## INSTRUCTION
For this exercise, write each entry below out precisely and omit the pictures.
====
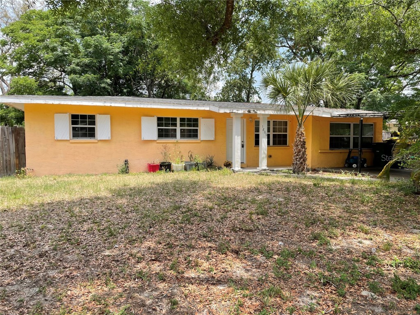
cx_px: 210
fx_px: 315
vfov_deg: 53.1
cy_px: 158
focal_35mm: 26
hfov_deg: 67.3
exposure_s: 1/1171
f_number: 1.6
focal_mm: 4.2
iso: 32
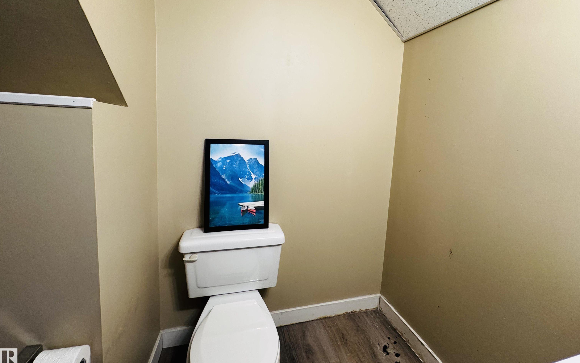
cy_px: 154
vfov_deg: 74.3
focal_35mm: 15
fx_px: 237
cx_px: 291
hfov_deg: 101.5
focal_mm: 2.22
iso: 250
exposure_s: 1/120
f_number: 2.2
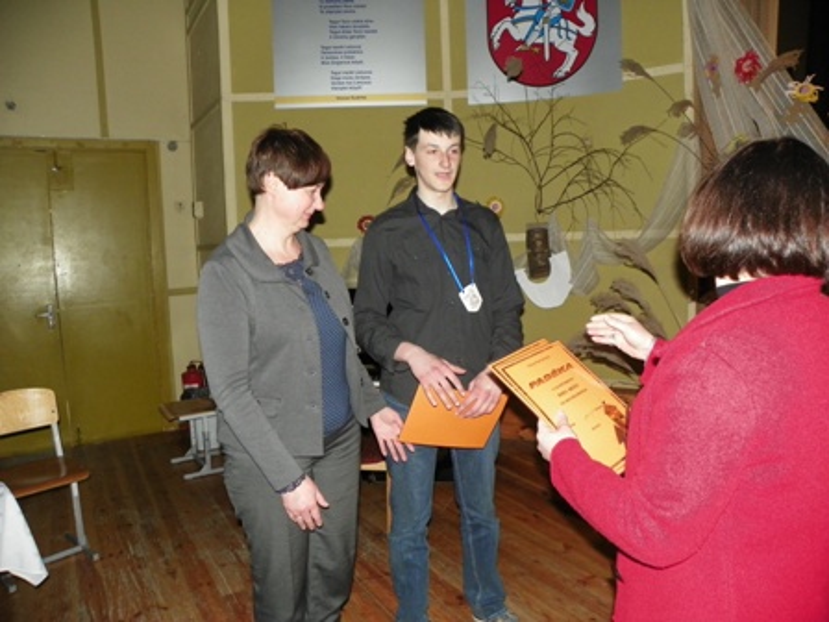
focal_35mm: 26
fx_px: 623
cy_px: 311
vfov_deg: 53.1
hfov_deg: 67.3
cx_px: 414
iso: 200
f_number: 2.8
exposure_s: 1/30
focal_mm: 4.6
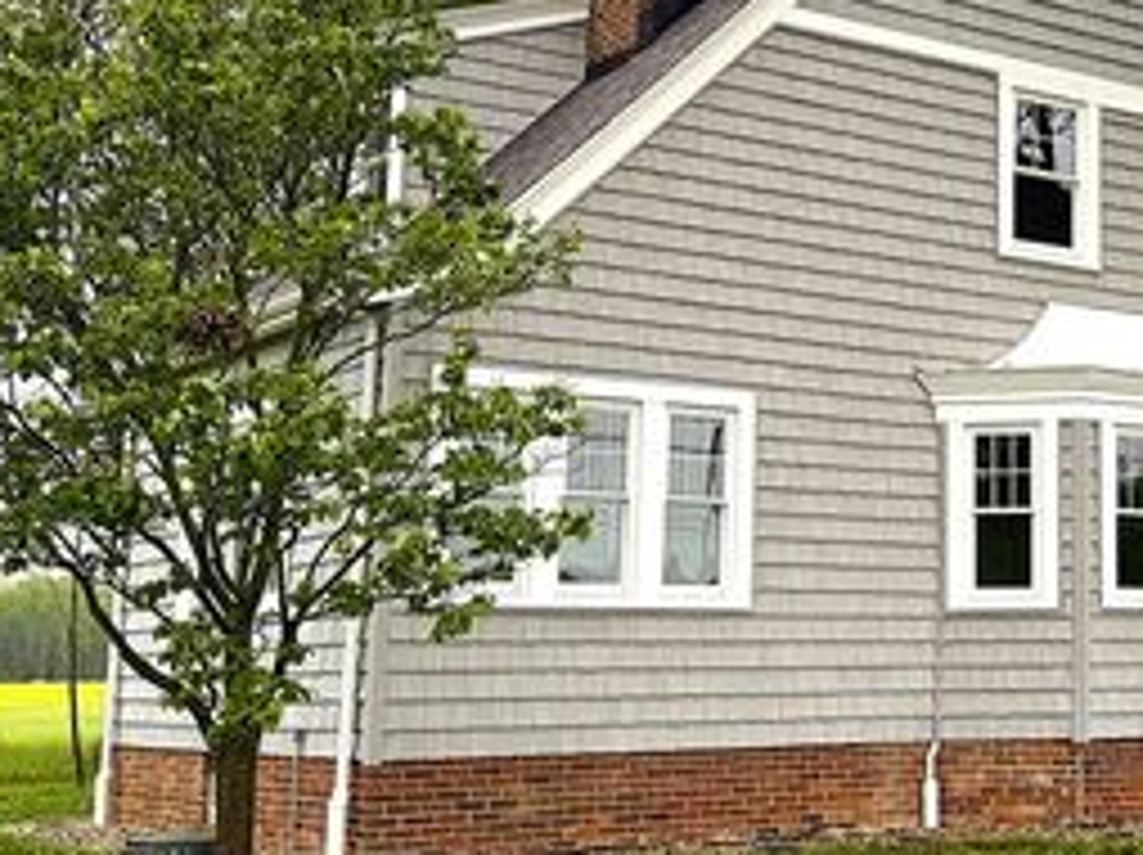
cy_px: 304
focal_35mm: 65
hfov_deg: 28.5
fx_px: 2144
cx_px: 1062
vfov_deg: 22.5
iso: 80
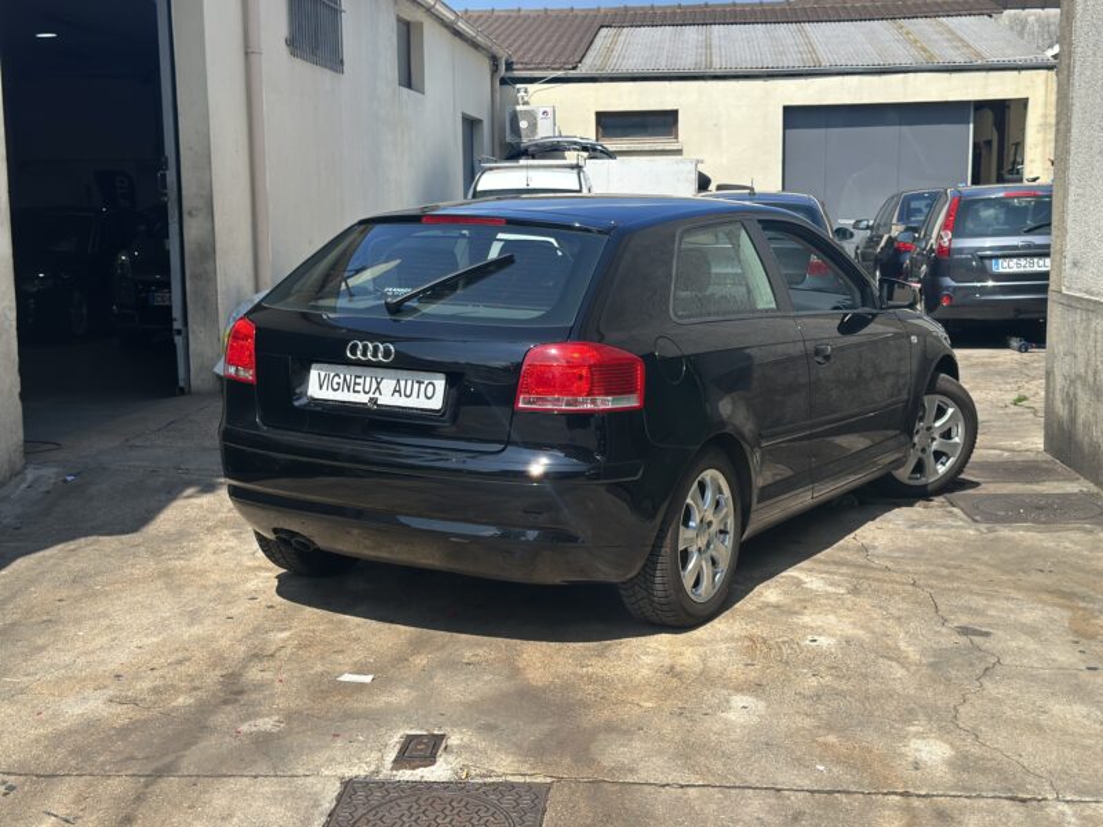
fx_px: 1529
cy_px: 414
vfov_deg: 30.3
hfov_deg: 39.7
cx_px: 552
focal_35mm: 48
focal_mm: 6.86
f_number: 1.78
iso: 64
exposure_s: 1/2667
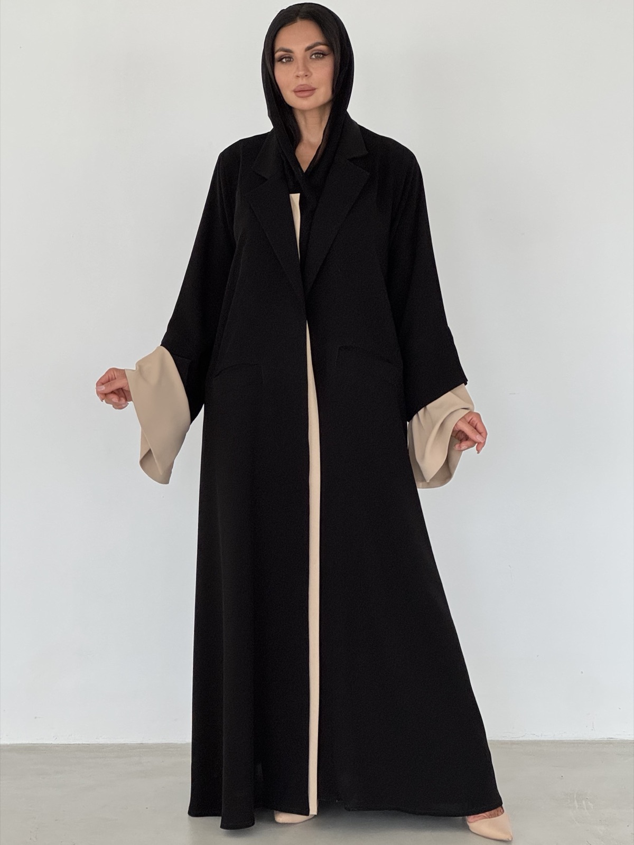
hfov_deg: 19.1
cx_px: 317
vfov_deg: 25.3
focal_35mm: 77
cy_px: 422
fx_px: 1880
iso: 160
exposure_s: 1/99
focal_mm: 9
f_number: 2.8
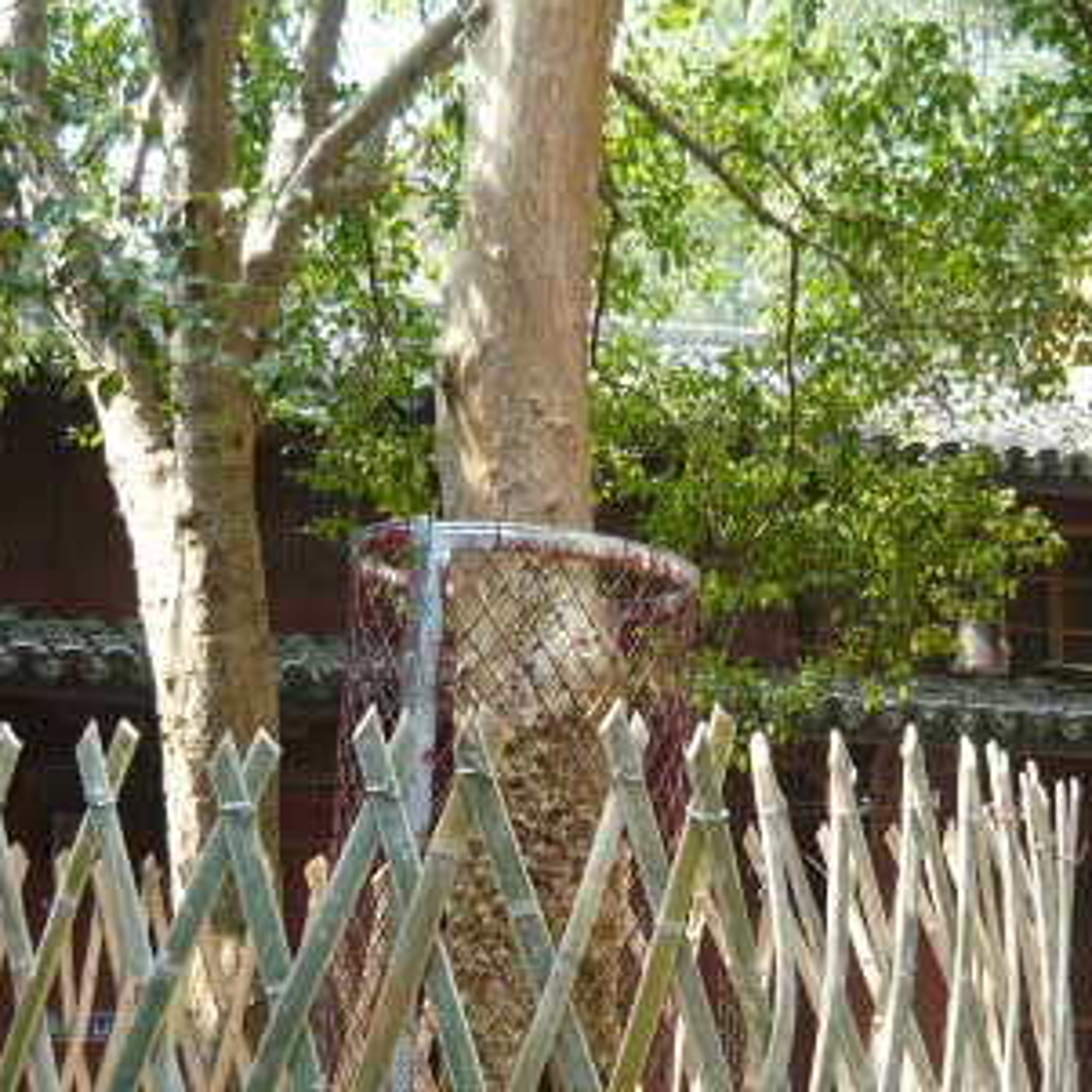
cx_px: 628
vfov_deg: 27.6
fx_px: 2213
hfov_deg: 27.7
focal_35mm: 62
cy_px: 715
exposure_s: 1/100
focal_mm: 5.5
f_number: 2.8
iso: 100
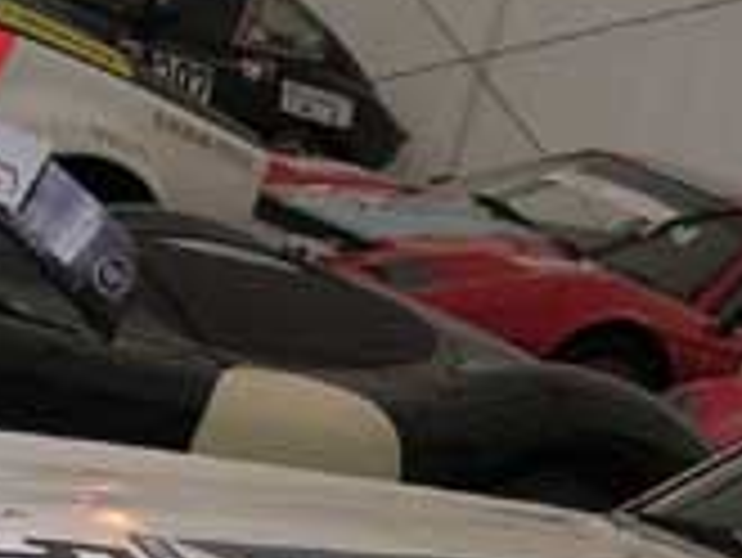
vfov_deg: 10.4
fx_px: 2960
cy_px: 873
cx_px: 809
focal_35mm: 138
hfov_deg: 14.0
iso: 100
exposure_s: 1/476
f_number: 2.8
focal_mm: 5.8
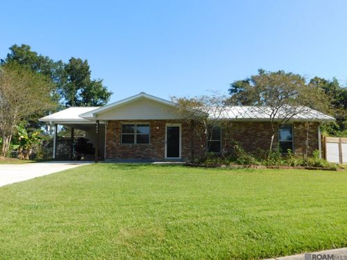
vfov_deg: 46.8
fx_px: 301
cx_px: 174
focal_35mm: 30
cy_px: 130
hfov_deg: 60.0
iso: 125
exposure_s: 1/1000
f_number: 3.2
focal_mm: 5.3
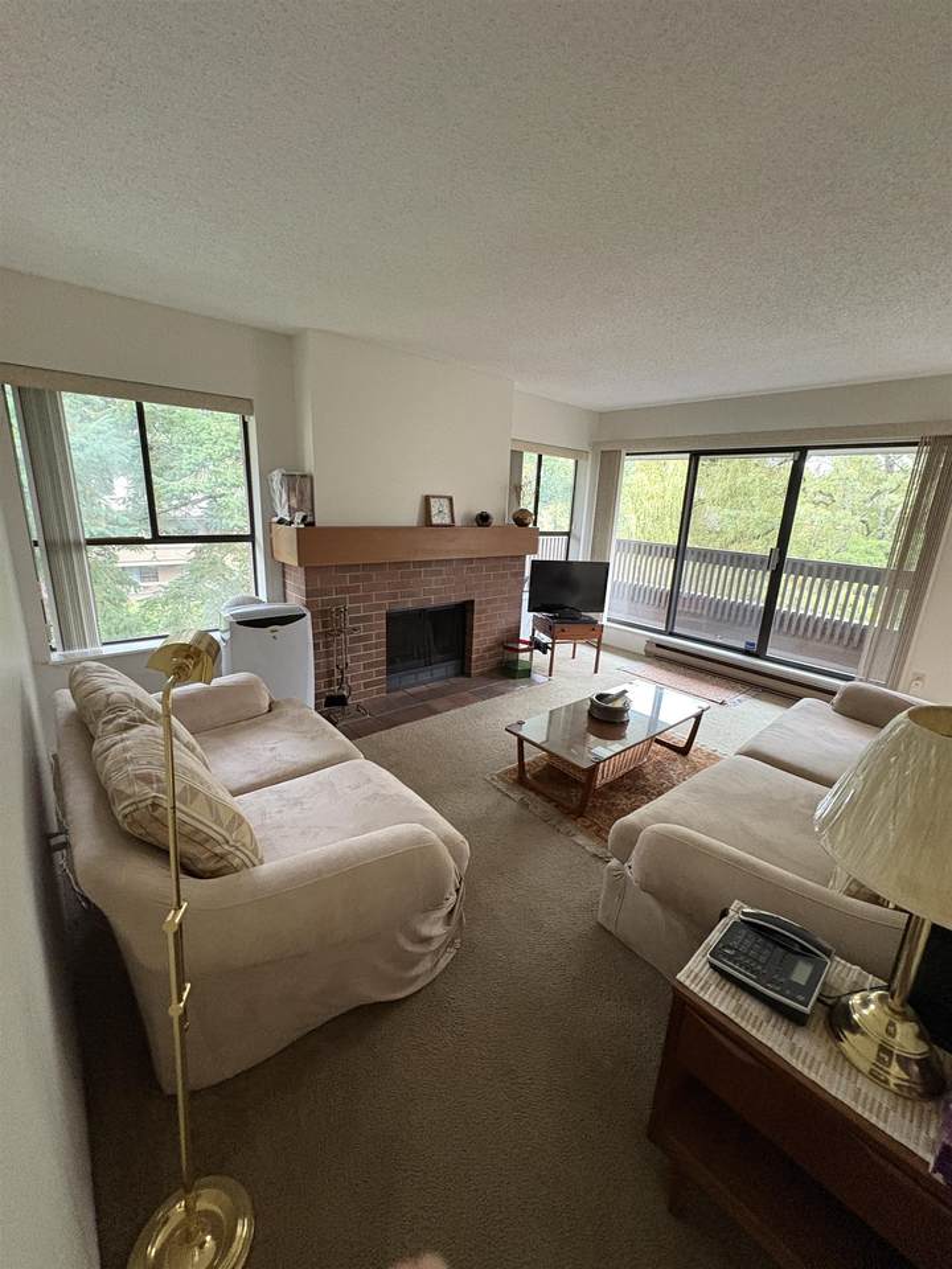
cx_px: 476
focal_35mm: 14
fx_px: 513
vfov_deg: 102.1
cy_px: 634
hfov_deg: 85.7
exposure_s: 1/60
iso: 640
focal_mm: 2.22
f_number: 2.2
====
## WRITTEN ANSWER
cx_px: 210
fx_px: 315
vfov_deg: 53.1
cy_px: 158
focal_35mm: 26
hfov_deg: 67.3
exposure_s: 1/1171
f_number: 1.6
focal_mm: 4.2
iso: 32
cy_px: 154
vfov_deg: 74.3
focal_35mm: 15
fx_px: 237
cx_px: 291
hfov_deg: 101.5
focal_mm: 2.22
iso: 250
exposure_s: 1/120
f_number: 2.2
focal_35mm: 26
fx_px: 623
cy_px: 311
vfov_deg: 53.1
hfov_deg: 67.3
cx_px: 414
iso: 200
f_number: 2.8
exposure_s: 1/30
focal_mm: 4.6
cy_px: 304
focal_35mm: 65
hfov_deg: 28.5
fx_px: 2144
cx_px: 1062
vfov_deg: 22.5
iso: 80
fx_px: 1529
cy_px: 414
vfov_deg: 30.3
hfov_deg: 39.7
cx_px: 552
focal_35mm: 48
focal_mm: 6.86
f_number: 1.78
iso: 64
exposure_s: 1/2667
hfov_deg: 19.1
cx_px: 317
vfov_deg: 25.3
focal_35mm: 77
cy_px: 422
fx_px: 1880
iso: 160
exposure_s: 1/99
focal_mm: 9
f_number: 2.8
cx_px: 628
vfov_deg: 27.6
fx_px: 2213
hfov_deg: 27.7
focal_35mm: 62
cy_px: 715
exposure_s: 1/100
focal_mm: 5.5
f_number: 2.8
iso: 100
vfov_deg: 10.4
fx_px: 2960
cy_px: 873
cx_px: 809
focal_35mm: 138
hfov_deg: 14.0
iso: 100
exposure_s: 1/476
f_number: 2.8
focal_mm: 5.8
vfov_deg: 46.8
fx_px: 301
cx_px: 174
focal_35mm: 30
cy_px: 130
hfov_deg: 60.0
iso: 125
exposure_s: 1/1000
f_number: 3.2
focal_mm: 5.3
cx_px: 476
focal_35mm: 14
fx_px: 513
vfov_deg: 102.1
cy_px: 634
hfov_deg: 85.7
exposure_s: 1/60
iso: 640
focal_mm: 2.22
f_number: 2.2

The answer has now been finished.